Recopiez le passage du listing qui va du début jusqu'à la ligne contenant "السياسي بعد غياب" incluse, en remplaçant "المعارضة" par "الكتل المعارضة" et en conservant tout le reste à l'identique.

'''

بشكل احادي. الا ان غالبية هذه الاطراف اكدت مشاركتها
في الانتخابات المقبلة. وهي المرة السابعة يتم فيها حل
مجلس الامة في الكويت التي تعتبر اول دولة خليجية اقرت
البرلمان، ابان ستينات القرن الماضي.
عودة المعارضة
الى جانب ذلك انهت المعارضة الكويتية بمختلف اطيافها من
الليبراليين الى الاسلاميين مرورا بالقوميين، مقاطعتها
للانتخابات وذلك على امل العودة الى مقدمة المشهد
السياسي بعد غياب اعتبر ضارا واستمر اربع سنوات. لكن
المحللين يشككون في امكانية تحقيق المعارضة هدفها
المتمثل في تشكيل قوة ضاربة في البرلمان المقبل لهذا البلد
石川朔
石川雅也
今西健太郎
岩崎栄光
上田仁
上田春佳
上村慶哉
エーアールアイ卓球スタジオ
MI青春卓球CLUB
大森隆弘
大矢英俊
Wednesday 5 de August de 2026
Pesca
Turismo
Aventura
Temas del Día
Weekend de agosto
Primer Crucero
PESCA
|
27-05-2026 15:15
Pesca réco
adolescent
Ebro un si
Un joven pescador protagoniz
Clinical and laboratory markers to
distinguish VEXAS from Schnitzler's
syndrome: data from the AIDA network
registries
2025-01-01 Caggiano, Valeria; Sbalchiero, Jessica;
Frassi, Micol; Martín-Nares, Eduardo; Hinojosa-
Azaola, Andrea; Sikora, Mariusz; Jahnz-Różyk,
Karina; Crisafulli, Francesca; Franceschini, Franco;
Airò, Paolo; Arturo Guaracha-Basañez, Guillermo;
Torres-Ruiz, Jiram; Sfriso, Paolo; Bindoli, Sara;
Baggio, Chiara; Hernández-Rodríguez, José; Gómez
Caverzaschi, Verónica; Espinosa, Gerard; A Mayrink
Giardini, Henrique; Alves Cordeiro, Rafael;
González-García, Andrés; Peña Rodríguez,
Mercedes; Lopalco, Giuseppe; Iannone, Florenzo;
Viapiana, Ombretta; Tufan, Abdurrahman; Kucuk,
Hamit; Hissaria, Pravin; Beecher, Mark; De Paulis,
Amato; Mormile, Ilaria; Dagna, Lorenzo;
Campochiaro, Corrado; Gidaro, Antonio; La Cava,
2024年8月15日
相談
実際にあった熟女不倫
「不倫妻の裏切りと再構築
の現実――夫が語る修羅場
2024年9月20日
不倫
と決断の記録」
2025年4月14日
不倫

'''

RÉPONSE:
بشكل احادي. الا ان غالبية هذه الاطراف اكدت مشاركتها
في الانتخابات المقبلة. وهي المرة السابعة يتم فيها حل
مجلس الامة في الكويت التي تعتبر اول دولة خليجية اقرت
البرلمان، ابان ستينات القرن الماضي.
عودة الكتل المعارضة
الى جانب ذلك انهت الكتل المعارضة الكويتية بمختلف اطيافها من
الليبراليين الى الاسلاميين مرورا بالقوميين، مقاطعتها
للانتخابات وذلك على امل العودة الى مقدمة المشهد
السياسي بعد غياب اعتبر ضارا واستمر اربع سنوات. لكن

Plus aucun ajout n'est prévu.